## DIRECTIONS
Below are some records; output exactly the lines from the line with "co z jedzeniem po weselu" to the line with "covid szczepienia weryfikacja", both ends kept, and nothing more.

==== GIVEN ENTRIES

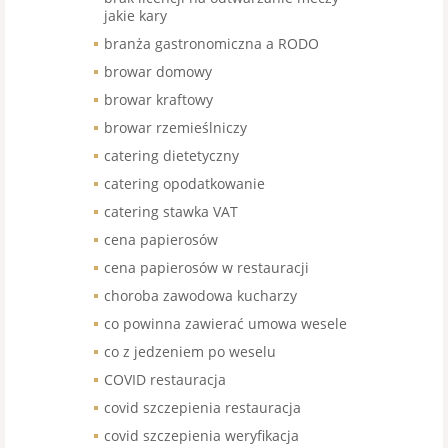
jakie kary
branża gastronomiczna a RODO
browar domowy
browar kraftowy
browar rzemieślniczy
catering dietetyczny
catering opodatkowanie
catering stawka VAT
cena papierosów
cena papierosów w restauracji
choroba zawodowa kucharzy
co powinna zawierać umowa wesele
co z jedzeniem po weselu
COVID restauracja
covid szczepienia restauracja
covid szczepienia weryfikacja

========
==== GIVEN ENTRIES

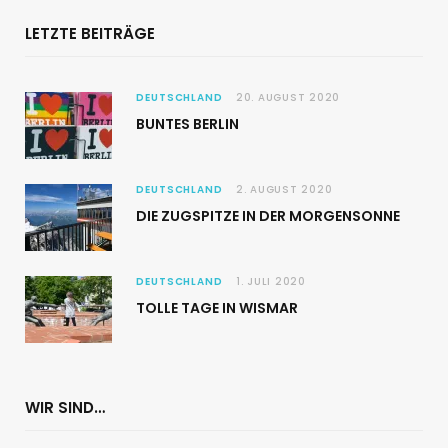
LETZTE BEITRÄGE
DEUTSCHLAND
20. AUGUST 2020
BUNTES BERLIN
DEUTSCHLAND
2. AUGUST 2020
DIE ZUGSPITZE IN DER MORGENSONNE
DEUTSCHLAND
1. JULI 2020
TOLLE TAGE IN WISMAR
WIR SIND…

========

## EXPECTED OUTPUT
co z jedzeniem po weselu
COVID restauracja
covid szczepienia restauracja
covid szczepienia weryfikacja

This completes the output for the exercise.